**Problem details:** Please find every line of the listing below where "sort" occurs and copy it.

**Data section:**
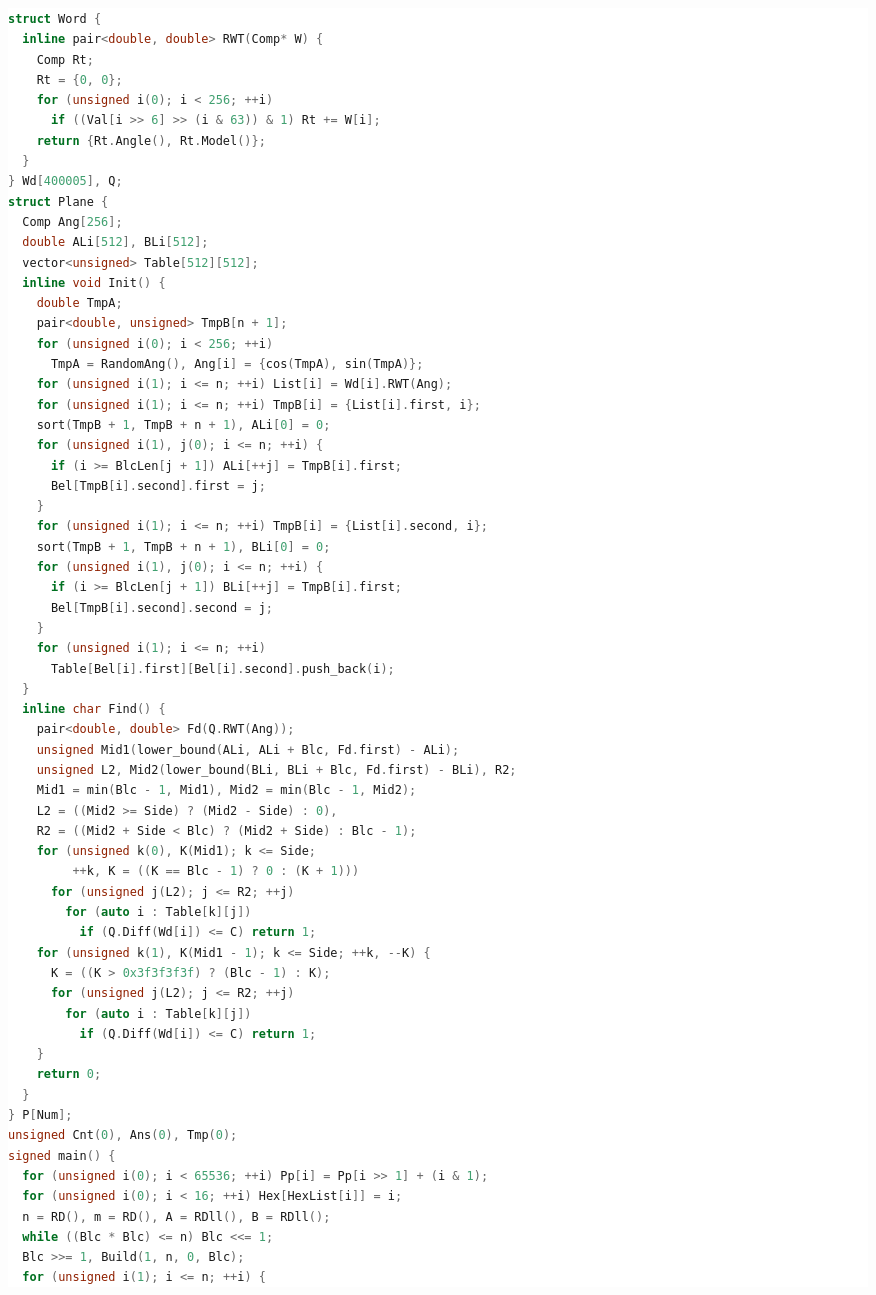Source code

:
 ```cpp
struct Word {
  inline pair<double, double> RWT(Comp* W) {
    Comp Rt;
    Rt = {0, 0};
    for (unsigned i(0); i < 256; ++i)
      if ((Val[i >> 6] >> (i & 63)) & 1) Rt += W[i];
    return {Rt.Angle(), Rt.Model()};
  }
} Wd[400005], Q;
struct Plane {
  Comp Ang[256];
  double ALi[512], BLi[512];
  vector<unsigned> Table[512][512];
  inline void Init() {
    double TmpA;
    pair<double, unsigned> TmpB[n + 1];
    for (unsigned i(0); i < 256; ++i)
      TmpA = RandomAng(), Ang[i] = {cos(TmpA), sin(TmpA)};
    for (unsigned i(1); i <= n; ++i) List[i] = Wd[i].RWT(Ang);
    for (unsigned i(1); i <= n; ++i) TmpB[i] = {List[i].first, i};
    sort(TmpB + 1, TmpB + n + 1), ALi[0] = 0;
    for (unsigned i(1), j(0); i <= n; ++i) {
      if (i >= BlcLen[j + 1]) ALi[++j] = TmpB[i].first;
      Bel[TmpB[i].second].first = j;
    }
    for (unsigned i(1); i <= n; ++i) TmpB[i] = {List[i].second, i};
    sort(TmpB + 1, TmpB + n + 1), BLi[0] = 0;
    for (unsigned i(1), j(0); i <= n; ++i) {
      if (i >= BlcLen[j + 1]) BLi[++j] = TmpB[i].first;
      Bel[TmpB[i].second].second = j;
    }
    for (unsigned i(1); i <= n; ++i)
      Table[Bel[i].first][Bel[i].second].push_back(i);
  }
  inline char Find() {
    pair<double, double> Fd(Q.RWT(Ang));
    unsigned Mid1(lower_bound(ALi, ALi + Blc, Fd.first) - ALi);
    unsigned L2, Mid2(lower_bound(BLi, BLi + Blc, Fd.first) - BLi), R2;
    Mid1 = min(Blc - 1, Mid1), Mid2 = min(Blc - 1, Mid2);
    L2 = ((Mid2 >= Side) ? (Mid2 - Side) : 0),
    R2 = ((Mid2 + Side < Blc) ? (Mid2 + Side) : Blc - 1);
    for (unsigned k(0), K(Mid1); k <= Side;
         ++k, K = ((K == Blc - 1) ? 0 : (K + 1)))
      for (unsigned j(L2); j <= R2; ++j)
        for (auto i : Table[k][j])
          if (Q.Diff(Wd[i]) <= C) return 1;
    for (unsigned k(1), K(Mid1 - 1); k <= Side; ++k, --K) {
      K = ((K > 0x3f3f3f3f) ? (Blc - 1) : K);
      for (unsigned j(L2); j <= R2; ++j)
        for (auto i : Table[k][j])
          if (Q.Diff(Wd[i]) <= C) return 1;
    }
    return 0;
  }
} P[Num];
unsigned Cnt(0), Ans(0), Tmp(0);
signed main() {
  for (unsigned i(0); i < 65536; ++i) Pp[i] = Pp[i >> 1] + (i & 1);
  for (unsigned i(0); i < 16; ++i) Hex[HexList[i]] = i;
  n = RD(), m = RD(), A = RDll(), B = RDll();
  while ((Blc * Blc) <= n) Blc <<= 1;
  Blc >>= 1, Build(1, n, 0, Blc);
  for (unsigned i(1); i <= n; ++i) {
```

**Reply:**
    sort(TmpB + 1, TmpB + n + 1), ALi[0] = 0;
    sort(TmpB + 1, TmpB + n + 1), BLi[0] = 0;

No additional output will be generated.